Pero es eso. Yo no quiero una casa, ni un monovolumen, ni un jardincito con verja blanca. Para tener espacio, como para todo, hay que pagar un alto precio. Pero envidio que lo tengan tan claro. Envidio su confianza. La gente de la otra habitación es de una pieza: no tienen una sombra de duda.

– ¿Que es entonces?

En la cocina soy incapaz de hacer algo mesuradamente y le pongo demasiado aceite a la ensalada. Cuando Maya no me ve, quito las hojas de lechuga que he ahogado en aceite de oliva y las tiro a la basura.

– No sé. Supongo que es esa seguridad que tienen. Saben lo que quieren y van por ello sin cuestionarse nada en absoluto.

– Quieren ser como sus padres -sonríe mi amiga-. Pero has aguantado casi media hora -añade, abriendo una botella de vino tinto-. Yo esperaba que hubieras salido huyendo hace rato.

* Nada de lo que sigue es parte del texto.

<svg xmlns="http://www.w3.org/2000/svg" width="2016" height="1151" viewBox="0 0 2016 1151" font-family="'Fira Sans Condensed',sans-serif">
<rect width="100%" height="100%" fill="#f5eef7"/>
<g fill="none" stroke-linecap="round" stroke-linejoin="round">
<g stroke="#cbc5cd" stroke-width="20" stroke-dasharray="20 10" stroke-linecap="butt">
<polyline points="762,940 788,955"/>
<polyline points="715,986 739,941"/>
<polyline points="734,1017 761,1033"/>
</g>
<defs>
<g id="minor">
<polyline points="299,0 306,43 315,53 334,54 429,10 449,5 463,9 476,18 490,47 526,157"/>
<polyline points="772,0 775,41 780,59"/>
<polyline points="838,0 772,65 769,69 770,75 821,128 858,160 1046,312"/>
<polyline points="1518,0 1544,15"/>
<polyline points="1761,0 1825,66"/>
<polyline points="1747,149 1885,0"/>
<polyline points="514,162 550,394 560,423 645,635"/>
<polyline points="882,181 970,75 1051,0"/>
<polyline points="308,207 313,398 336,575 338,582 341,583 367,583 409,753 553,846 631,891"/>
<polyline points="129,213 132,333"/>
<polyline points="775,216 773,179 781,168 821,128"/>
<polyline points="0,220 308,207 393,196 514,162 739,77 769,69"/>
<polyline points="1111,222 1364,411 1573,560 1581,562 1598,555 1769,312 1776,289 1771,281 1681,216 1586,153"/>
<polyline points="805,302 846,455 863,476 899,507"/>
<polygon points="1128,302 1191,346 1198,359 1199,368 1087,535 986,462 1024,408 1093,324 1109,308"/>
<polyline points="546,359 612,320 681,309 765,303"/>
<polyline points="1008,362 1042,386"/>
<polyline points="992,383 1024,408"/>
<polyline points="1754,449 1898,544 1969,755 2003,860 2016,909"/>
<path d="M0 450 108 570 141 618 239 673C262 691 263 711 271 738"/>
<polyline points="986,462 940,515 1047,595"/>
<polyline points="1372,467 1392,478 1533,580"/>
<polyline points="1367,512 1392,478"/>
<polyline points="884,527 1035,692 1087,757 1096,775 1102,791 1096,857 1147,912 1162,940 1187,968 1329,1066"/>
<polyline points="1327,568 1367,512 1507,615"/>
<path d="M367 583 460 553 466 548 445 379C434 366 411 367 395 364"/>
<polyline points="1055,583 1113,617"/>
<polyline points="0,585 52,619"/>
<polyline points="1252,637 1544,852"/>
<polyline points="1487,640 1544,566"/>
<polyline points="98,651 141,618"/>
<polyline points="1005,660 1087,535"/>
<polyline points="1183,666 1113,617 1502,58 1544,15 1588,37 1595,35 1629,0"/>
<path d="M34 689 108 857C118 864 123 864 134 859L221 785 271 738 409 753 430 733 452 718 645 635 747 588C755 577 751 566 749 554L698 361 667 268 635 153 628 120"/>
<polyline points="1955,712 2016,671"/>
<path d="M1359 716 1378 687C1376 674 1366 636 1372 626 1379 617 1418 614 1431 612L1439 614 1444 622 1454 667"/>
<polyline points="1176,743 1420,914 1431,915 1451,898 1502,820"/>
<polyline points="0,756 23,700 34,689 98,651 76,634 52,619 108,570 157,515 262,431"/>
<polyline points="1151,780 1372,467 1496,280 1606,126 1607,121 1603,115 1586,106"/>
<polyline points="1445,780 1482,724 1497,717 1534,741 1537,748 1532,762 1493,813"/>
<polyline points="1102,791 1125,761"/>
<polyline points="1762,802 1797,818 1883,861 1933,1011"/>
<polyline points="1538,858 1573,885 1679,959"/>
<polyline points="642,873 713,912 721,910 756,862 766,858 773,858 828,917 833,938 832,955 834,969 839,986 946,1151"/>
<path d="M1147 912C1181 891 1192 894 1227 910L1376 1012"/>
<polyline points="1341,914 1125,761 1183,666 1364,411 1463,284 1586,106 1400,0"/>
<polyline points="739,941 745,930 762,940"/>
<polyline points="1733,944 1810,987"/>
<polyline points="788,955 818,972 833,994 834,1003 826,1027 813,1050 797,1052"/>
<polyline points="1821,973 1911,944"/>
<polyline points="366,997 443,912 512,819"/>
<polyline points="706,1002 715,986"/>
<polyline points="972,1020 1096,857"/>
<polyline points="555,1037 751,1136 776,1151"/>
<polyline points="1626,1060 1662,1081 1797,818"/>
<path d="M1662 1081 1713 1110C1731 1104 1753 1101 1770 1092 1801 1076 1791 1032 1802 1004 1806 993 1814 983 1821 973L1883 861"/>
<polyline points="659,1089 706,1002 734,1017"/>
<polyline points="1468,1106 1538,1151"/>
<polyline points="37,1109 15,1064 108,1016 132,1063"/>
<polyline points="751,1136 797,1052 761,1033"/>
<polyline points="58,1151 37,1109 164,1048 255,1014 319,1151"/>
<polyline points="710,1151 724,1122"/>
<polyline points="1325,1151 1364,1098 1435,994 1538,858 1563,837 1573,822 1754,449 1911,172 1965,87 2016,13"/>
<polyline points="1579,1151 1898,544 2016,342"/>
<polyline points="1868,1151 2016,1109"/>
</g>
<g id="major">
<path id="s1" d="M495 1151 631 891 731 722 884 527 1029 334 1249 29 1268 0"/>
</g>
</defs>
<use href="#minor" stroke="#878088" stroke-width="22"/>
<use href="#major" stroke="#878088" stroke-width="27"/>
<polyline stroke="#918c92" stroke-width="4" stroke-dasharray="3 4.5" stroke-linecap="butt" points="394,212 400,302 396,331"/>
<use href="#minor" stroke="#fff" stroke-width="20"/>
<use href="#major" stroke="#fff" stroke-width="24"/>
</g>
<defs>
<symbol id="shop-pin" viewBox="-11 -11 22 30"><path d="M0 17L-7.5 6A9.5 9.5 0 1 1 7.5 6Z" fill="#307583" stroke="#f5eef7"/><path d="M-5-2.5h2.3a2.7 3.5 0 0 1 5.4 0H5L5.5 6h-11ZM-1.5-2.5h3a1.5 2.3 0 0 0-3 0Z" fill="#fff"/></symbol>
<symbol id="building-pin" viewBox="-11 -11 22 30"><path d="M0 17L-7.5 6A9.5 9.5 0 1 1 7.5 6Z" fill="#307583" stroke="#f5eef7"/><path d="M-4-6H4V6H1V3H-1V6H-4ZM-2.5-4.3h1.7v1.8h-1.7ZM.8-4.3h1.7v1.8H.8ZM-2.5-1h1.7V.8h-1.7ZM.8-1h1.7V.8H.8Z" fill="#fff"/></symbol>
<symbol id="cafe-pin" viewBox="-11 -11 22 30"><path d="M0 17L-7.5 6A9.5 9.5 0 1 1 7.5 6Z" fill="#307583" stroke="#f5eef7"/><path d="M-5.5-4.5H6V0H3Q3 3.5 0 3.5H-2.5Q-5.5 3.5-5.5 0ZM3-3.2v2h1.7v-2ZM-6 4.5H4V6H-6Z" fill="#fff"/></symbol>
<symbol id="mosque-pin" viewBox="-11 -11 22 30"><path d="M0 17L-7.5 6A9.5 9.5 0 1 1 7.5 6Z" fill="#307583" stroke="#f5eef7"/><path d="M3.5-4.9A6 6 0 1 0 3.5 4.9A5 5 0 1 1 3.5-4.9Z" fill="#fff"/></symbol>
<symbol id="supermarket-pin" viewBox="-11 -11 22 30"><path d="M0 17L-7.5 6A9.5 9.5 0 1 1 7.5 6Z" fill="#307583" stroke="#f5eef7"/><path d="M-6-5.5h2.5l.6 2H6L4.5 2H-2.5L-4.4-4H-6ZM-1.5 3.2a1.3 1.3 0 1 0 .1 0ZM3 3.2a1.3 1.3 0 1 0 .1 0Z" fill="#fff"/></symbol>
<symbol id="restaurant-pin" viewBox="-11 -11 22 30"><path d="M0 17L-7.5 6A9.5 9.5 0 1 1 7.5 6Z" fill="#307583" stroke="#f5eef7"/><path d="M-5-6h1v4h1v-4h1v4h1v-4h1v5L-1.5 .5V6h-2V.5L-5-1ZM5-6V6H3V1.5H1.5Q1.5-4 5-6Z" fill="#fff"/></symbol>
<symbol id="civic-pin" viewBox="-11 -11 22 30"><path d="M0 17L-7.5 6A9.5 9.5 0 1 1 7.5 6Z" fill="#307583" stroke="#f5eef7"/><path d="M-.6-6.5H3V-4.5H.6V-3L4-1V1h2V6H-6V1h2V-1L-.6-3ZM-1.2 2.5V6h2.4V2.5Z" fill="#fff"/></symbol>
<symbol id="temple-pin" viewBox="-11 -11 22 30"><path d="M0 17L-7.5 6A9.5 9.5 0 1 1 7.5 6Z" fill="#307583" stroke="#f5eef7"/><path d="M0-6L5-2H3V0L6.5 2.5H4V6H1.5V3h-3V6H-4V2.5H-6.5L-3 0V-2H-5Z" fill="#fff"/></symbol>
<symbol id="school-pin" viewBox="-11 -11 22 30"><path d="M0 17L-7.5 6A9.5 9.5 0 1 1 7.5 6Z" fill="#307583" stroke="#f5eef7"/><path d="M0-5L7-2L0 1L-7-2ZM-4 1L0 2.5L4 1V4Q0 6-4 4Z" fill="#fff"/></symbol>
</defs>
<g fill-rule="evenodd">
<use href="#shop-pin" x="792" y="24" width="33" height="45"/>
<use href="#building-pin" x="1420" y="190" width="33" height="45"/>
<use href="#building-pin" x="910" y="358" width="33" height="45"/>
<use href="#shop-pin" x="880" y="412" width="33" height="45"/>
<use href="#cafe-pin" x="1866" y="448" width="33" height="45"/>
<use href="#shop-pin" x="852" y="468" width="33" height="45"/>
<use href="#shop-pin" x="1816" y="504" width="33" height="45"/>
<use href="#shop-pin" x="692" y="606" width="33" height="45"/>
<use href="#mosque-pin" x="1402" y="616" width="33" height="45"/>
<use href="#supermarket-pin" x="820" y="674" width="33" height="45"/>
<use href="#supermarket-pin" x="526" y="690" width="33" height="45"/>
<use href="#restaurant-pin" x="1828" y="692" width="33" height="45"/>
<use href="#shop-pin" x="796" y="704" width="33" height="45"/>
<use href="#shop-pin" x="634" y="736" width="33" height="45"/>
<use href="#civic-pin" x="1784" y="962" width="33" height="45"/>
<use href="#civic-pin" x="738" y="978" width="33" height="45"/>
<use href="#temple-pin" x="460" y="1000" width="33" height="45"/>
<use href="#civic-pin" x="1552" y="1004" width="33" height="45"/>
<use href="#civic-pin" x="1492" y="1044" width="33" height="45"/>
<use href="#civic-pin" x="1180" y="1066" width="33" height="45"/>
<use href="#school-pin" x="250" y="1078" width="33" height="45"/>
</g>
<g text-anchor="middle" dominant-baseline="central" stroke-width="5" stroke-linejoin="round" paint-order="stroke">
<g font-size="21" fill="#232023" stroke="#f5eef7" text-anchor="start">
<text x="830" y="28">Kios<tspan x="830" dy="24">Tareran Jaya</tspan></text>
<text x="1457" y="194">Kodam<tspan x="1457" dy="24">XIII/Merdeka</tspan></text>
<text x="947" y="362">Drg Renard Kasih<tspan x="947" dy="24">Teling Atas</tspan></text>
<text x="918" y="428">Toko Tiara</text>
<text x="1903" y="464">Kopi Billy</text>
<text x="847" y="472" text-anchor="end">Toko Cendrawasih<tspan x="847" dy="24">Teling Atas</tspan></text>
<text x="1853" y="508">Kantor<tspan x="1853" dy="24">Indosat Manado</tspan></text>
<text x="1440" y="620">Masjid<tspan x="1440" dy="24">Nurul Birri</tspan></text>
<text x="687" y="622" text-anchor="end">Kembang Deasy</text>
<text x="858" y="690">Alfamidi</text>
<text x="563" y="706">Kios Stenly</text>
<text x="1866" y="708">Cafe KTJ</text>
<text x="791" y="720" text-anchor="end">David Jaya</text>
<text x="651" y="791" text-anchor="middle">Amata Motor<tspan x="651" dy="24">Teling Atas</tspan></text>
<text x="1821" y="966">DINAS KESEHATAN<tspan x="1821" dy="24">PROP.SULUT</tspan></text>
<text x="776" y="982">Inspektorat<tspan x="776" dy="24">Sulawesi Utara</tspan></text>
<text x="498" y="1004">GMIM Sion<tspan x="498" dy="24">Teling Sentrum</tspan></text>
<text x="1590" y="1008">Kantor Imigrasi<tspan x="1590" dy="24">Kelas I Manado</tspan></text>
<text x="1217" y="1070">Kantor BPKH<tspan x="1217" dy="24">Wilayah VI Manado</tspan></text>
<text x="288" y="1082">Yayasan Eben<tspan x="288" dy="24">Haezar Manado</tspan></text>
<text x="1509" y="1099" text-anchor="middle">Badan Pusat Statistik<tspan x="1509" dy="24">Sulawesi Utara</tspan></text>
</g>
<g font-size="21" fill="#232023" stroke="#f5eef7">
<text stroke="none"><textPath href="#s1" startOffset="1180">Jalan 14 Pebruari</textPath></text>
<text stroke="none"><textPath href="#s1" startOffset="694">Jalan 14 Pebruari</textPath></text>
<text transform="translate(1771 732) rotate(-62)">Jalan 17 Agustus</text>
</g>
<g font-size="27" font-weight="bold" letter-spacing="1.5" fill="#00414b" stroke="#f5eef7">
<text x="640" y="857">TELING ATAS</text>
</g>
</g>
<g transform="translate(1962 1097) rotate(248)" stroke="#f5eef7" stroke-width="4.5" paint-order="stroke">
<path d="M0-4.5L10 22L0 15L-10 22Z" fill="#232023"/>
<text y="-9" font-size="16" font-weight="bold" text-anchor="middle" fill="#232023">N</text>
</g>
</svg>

Aunque Maya quiere a sus amigas del instituto, tampoco puede pasar mucho tiempo con ellas sin darse cabezazos contra la pared. Son demasiado electrodomésticas: abogadas, agentes de seguros, directoras de marketing.

– Si sus hijos son aburridos, será culpa suya -me dijo una vez en el bar del hotel Soho.

– Sí, es verdad.

– Hay un poema que siempre me recuerda a mis amigas del instituto:

No dejes que las almas jóvenes mueran

antes de mostrar su orgullo.

Es culpa del mundo que sus hijos crezcan aburridos

que los pobres tengan ojos de hielo

no que mueran de hambre, pero sí que lo hagan sin sueños

no que sieguen, pero sí que apenas cosechen

no que sirvan, pero sí que no tengan dioses a los que servir

no que mueran, pero sí que mueran como corderos degollados.

¡Mujer, no son tan malos! -exclamé yo, pensando en lo fácil que es morirse sin sueños.

Maya sonreía.

Pero era más un acto reflejo que otra cosa. Se mete con ellos, pero los amigos de la infancia son la continuidad. Uno se agarra a ellos, aunque a veces no sean cómodos.

Conclusión: Nueva York y Connecticut son como Las Galápagos y Ecuador. Hay una gran diferencia entre ellas. Incluso hablamos diferente idioma.